Request A: In the forum thread on personality types, from which post onward does Dommm say to start reading the thread about having both Ni and Ne?

Passage shown:
-*-*-

At least someone relates ^^;.



Dommm said:


> No, as far as I understand you cannot have both Ne and Ni so high up in your function order. It is one or the other. From what I've read, the introverted and extroverted part of a function are "incessantly at war" with each other (as explained by Jung in the case of Te vs Ti).
> 
> I can't remember who, but someone said it pretty well here in this forum. If you were to have high levels of both the introverted and extroverted part of the same function then you would become delusional.
> 
> There is a pretty good thread on the INTJ forum about it, it is what I used to understand Ne and Ni a bit better: Can I have both Ni and Ne? - INTJ Forum -- Start reading from Post #22 onwards.


Then Ni is more likely imo. I tend to generate negative possibilities in order to shoot down and eliminate, doubt other upcoming possibilities in an attempt to narrow down the options, chose one and doubt having made the right choice. Ne dom or aux as far as I know tend to take advantage of opportunities...while I don't.





Zero11 said:


> How do you make use of your Ni? Through Trial & Error or through Synthesis? And how can you be P-ish if you are Ni-ego? Ni is linear
> 
> Have you typed some people to compare them with your experiences? This would help in finding the weak spots of your functional stack. In the case of the INTJ this would be Fe and Si.
> 
> ...


*Synthesis*

*Regarding Te* - I lack structure both internally and externally. I don't get what is happening inside of me and often ponder and rationalize myself to figure it out (emotions included). I'm messy, disorganized and my planning is the equivalent of setting a goal and then visualizing the path to it which is followed by just starting to work towards the endgoal...which I may not reach and I may reconsider and change the endgoal midway. I don't break it down or write lists, don't set timetables or such stuff. I don't like rules and regulations, pay no attention to these, I go by instinct, whatever feels right, whatever makes the most sense. I'm highly inconsistent and fickle, contradictory as well.

Its more of an improvisational troubleshooting taking all the information I can gater and mulling it over, pros and cons till I spot the one pattern that is the best option long term. For example when buying a CPU and motherboard I'll look at the manufacturer history to see what time periods the sockets last, what technology is present now and in what state, what will they bring out in a year, will it be worth to wait and what can I expect, what is my budget and what wil I use it for etc.. Ipull all this together into an answer that is optimal regarding cost, the task it will be used for, features, log term viability etc. ...so I'm not illogical just unstructured and chaotic.


----------



## myjazz (Feb 17, 2010)

@Rim
I would say so far INFP


----------



## DomNapoleon (Jan 21, 2012)

@Rim

1. How easy is self-expression for you? How do you express yourself? 
2. How do you ignore Si? 
3. How do you react to criticism and extremely negative environments?
4. How emotional others think you are? 
5. Are you worried with the application of universal moral codes (like 'Lying is wrong - you can't lie to me no matter what?') or universal truths ('To lie = to deceive, to say something not truth, ...')?


----------



## Tula13 (Dec 2, 2012)

-*-*-

Request B: Quote every line of the records below word for word, leaving the pictures out of your answer.

Stored data:
-*-*-

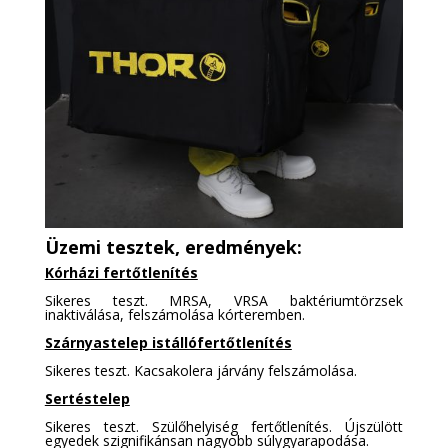
Üzemi tesztek, eredmények:
Kórházi fertőtlenítés
Sikeres teszt. MRSA, VRSA baktériumtörzsek
inaktiválása, felszámolása kórteremben.
Szárnyastelep istállófertőtlenítés
Sikeres teszt. Kacsakolera járvány felszámolása.
Sertéstelep
Sikeres teszt. Szülőhelyiség fertőtlenítés. Újszülött
egyedek szignifikánsan nagyobb súlygyarapodása.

-*-*-

Exercise output A: Post #22

Exercise output B:
Üzemi tesztek, eredmények:
Kórházi fertőtlenítés
Sikeres teszt. MRSA, VRSA baktériumtörzsek
inaktiválása, felszámolása kórteremben.
Szárnyastelep istállófertőtlenítés
Sikeres teszt. Kacsakolera járvány felszámolása.
Sertéstelep
Sikeres teszt. Szülőhelyiség fertőtlenítés. Újszülött
egyedek szignifikánsan nagyobb súlygyarapodása.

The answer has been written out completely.